• Work to be completed: Reproduce the material below with every "skSolve" swapped for "solveSketch" and nothing else altered, omitting the pictures.

• Dataset entries:

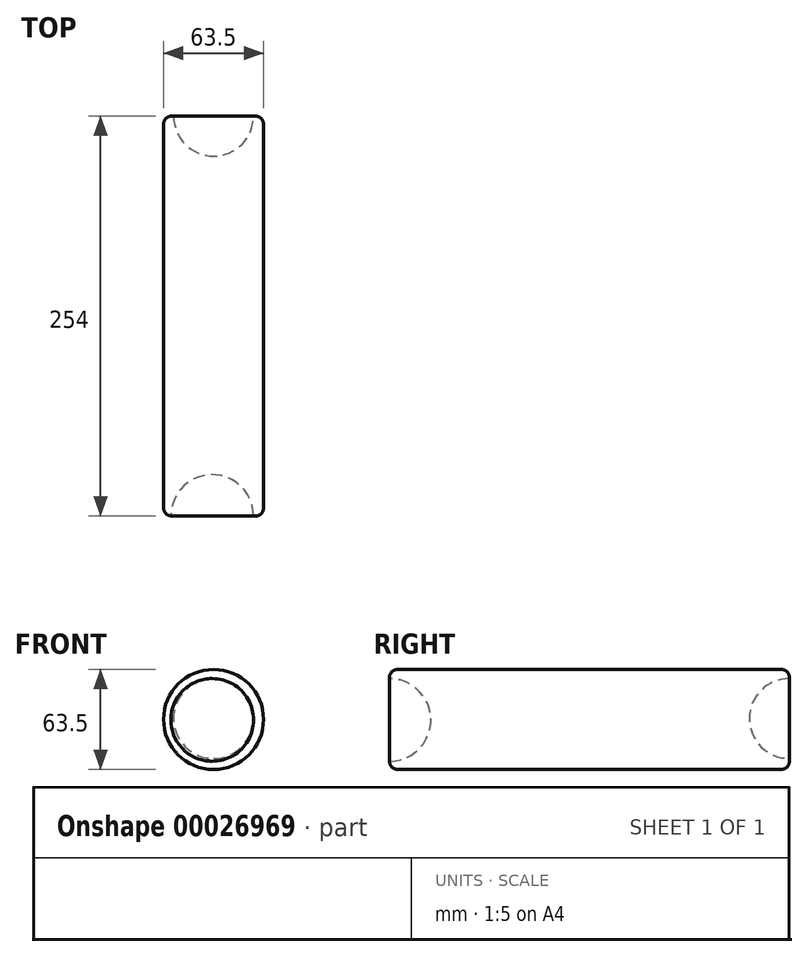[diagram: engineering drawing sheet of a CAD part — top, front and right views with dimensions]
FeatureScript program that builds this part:
annotation { "Feature Type Name" : "Feature", "Feature Type Description" : "" }
export const myFeature = defineFeature(function(context is Context, id is Id, definition is map)
    precondition{}
    {
        {
            var Q0;
            Q0=qCreatedBy(makeId("Front.planeOp"),FACE);
            var sketch = newSketch(context, id + "F0", { "sketchPlane" : qUnion([Q0])});
            skCircle(sketch, "E0", {"center": v(-15.5, 20.71) * mm, "radius": 31.75 * mm});
            skSolve(sketch);
        }
        {
            var Q0;
            Q0=makeQuery(id+"F0.imprint","IMPRINT",FACE,{"disambiguationData":[TD([[makeQuery(id+"F0.imprint","IMPRINT",EDGE,{"derivedFrom":sQuery(id+"F0.wireOp",EDGE,"E0")}),1.0]])]});
            extrude(context, id + "F1", {"entities" : qUnion([Q0]), "depth" : 254 * mm});
        }
        {
            var Q0;
            Q0=makeQuery(id+"F1.opExtrude","CAP_FACE",FACE,{"disambiguationData":[OSD([sQuery(id+"F0.wireOp",EDGE,"E0")])],"isStart":false});
            var sketch = newSketch(context, id + "F2", { "sketchPlane" : qUnion([Q0])});
            skLineSegment(sketch, "E1", {"start": v(-16.36, 46.64) * mm, "end": v(-16.36, -5.81) * mm});
            skArc(sketch, "E2", {"start": v(-16.36, -5.81) * mm, "mid": v(9.9, 20.41) * mm, "end": v(-16.36, 46.64) * mm});
            skSolve(sketch);
        }
        {
            var Q0;
            Q0=makeQuery(id+"F1.opExtrude","CAP_FACE",FACE,{"disambiguationData":[OSD([sQuery(id+"F0.wireOp",EDGE,"E0")])],"isStart":true});
            var sketch = newSketch(context, id + "F3", { "sketchPlane" : qUnion([Q0])});
            skLineSegment(sketch, "E3", {"start": v(15.49, 46.7) * mm, "end": v(15.49, -4.1) * mm});
            skArc(sketch, "E4", {"start": v(15.49, -4.1) * mm, "mid": v(40.89, 21.3) * mm, "end": v(15.49, 46.7) * mm});
            skSolve(sketch);
        }
        {
            var Q0;
            Q0=makeQuery(id+"F3.imprint","IMPRINT",FACE,{"disambiguationData":[TD([[makeQuery(id+"F3.imprint","IMPRINT",EDGE,{"derivedFrom":sQuery(id+"F3.wireOp",EDGE,"E3")}),1.0]])]});
            var Q1;
            Q1=sQuery(id+"F3.wireOp",EDGE,"E3");
            revolve(context, id + "F4", {"operationType" : NewBodyOperationType.REMOVE, "entities" : qUnion([Q0]), "axis" : qUnion([Q1]), "revolveType" : RevolveType.FULL, "oppositeDirection" : true});
        }
        {
            var Q0;
            Q0=makeQuery(id+"F2.imprint","IMPRINT",FACE,{"disambiguationData":[TD([[makeQuery(id+"F2.imprint","IMPRINT",EDGE,{"derivedFrom":sQuery(id+"F2.wireOp",EDGE,"E1")}),1.0]])]});
            var Q1;
            Q1=sQuery(id+"F2.wireOp",EDGE,"E1");
            revolve(context, id + "F5", {"operationType" : NewBodyOperationType.REMOVE, "entities" : qUnion([Q0]), "axis" : qUnion([Q1]), "revolveType" : RevolveType.FULL, "oppositeDirection" : true});
        }
        {
            var Q0;
            Q0=makeQuery(id+"F1.opExtrude","CAP_EDGE",EDGE,{"disambiguationData":[OSD([sQuery(id+"F0.wireOp",EDGE,"E0")])],"isStart":false});
            var Q1;
            Q1=makeQuery(id+"F1.opExtrude","CAP_EDGE",EDGE,{"disambiguationData":[OSD([sQuery(id+"F0.wireOp",EDGE,"E0")])],"isStart":true});
            fillet(context, id + "F6", {"entities" : qUnion([Q0, Q1]), "radius" : 5.08 * mm, "tangentPropagation" : true, "allowEdgeOverflow" : false});
        }
    });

• Answer for this exercise:
[diagram: engineering drawing sheet of a CAD part — top, front and right views with dimensions]
FeatureScript program that builds this part:
annotation { "Feature Type Name" : "Feature", "Feature Type Description" : "" }
export const myFeature = defineFeature(function(context is Context, id is Id, definition is map)
    precondition{}
    {
        {
            var Q0;
            Q0=qCreatedBy(makeId("Front.planeOp"),FACE);
            var sketch = newSketch(context, id + "F0", { "sketchPlane" : qUnion([Q0])});
            skCircle(sketch, "E0", {"center": v(-15.5, 20.71) * mm, "radius": 31.75 * mm});
            solveSketch(sketch);
        }
        {
            var Q0;
            Q0=makeQuery(id+"F0.imprint","IMPRINT",FACE,{"disambiguationData":[TD([[makeQuery(id+"F0.imprint","IMPRINT",EDGE,{"derivedFrom":sQuery(id+"F0.wireOp",EDGE,"E0")}),1.0]])]});
            extrude(context, id + "F1", {"entities" : qUnion([Q0]), "depth" : 254 * mm});
        }
        {
            var Q0;
            Q0=makeQuery(id+"F1.opExtrude","CAP_FACE",FACE,{"disambiguationData":[OSD([sQuery(id+"F0.wireOp",EDGE,"E0")])],"isStart":false});
            var sketch = newSketch(context, id + "F2", { "sketchPlane" : qUnion([Q0])});
            skLineSegment(sketch, "E1", {"start": v(-16.36, 46.64) * mm, "end": v(-16.36, -5.81) * mm});
            skArc(sketch, "E2", {"start": v(-16.36, -5.81) * mm, "mid": v(9.9, 20.41) * mm, "end": v(-16.36, 46.64) * mm});
            solveSketch(sketch);
        }
        {
            var Q0;
            Q0=makeQuery(id+"F1.opExtrude","CAP_FACE",FACE,{"disambiguationData":[OSD([sQuery(id+"F0.wireOp",EDGE,"E0")])],"isStart":true});
            var sketch = newSketch(context, id + "F3", { "sketchPlane" : qUnion([Q0])});
            skLineSegment(sketch, "E3", {"start": v(15.49, 46.7) * mm, "end": v(15.49, -4.1) * mm});
            skArc(sketch, "E4", {"start": v(15.49, -4.1) * mm, "mid": v(40.89, 21.3) * mm, "end": v(15.49, 46.7) * mm});
            solveSketch(sketch);
        }
        {
            var Q0;
            Q0=makeQuery(id+"F3.imprint","IMPRINT",FACE,{"disambiguationData":[TD([[makeQuery(id+"F3.imprint","IMPRINT",EDGE,{"derivedFrom":sQuery(id+"F3.wireOp",EDGE,"E3")}),1.0]])]});
            var Q1;
            Q1=sQuery(id+"F3.wireOp",EDGE,"E3");
            revolve(context, id + "F4", {"operationType" : NewBodyOperationType.REMOVE, "entities" : qUnion([Q0]), "axis" : qUnion([Q1]), "revolveType" : RevolveType.FULL, "oppositeDirection" : true});
        }
        {
            var Q0;
            Q0=makeQuery(id+"F2.imprint","IMPRINT",FACE,{"disambiguationData":[TD([[makeQuery(id+"F2.imprint","IMPRINT",EDGE,{"derivedFrom":sQuery(id+"F2.wireOp",EDGE,"E1")}),1.0]])]});
            var Q1;
            Q1=sQuery(id+"F2.wireOp",EDGE,"E1");
            revolve(context, id + "F5", {"operationType" : NewBodyOperationType.REMOVE, "entities" : qUnion([Q0]), "axis" : qUnion([Q1]), "revolveType" : RevolveType.FULL, "oppositeDirection" : true});
        }
        {
            var Q0;
            Q0=makeQuery(id+"F1.opExtrude","CAP_EDGE",EDGE,{"disambiguationData":[OSD([sQuery(id+"F0.wireOp",EDGE,"E0")])],"isStart":false});
            var Q1;
            Q1=makeQuery(id+"F1.opExtrude","CAP_EDGE",EDGE,{"disambiguationData":[OSD([sQuery(id+"F0.wireOp",EDGE,"E0")])],"isStart":true});
            fillet(context, id + "F6", {"entities" : qUnion([Q0, Q1]), "radius" : 5.08 * mm, "tangentPropagation" : true, "allowEdgeOverflow" : false});
        }
    });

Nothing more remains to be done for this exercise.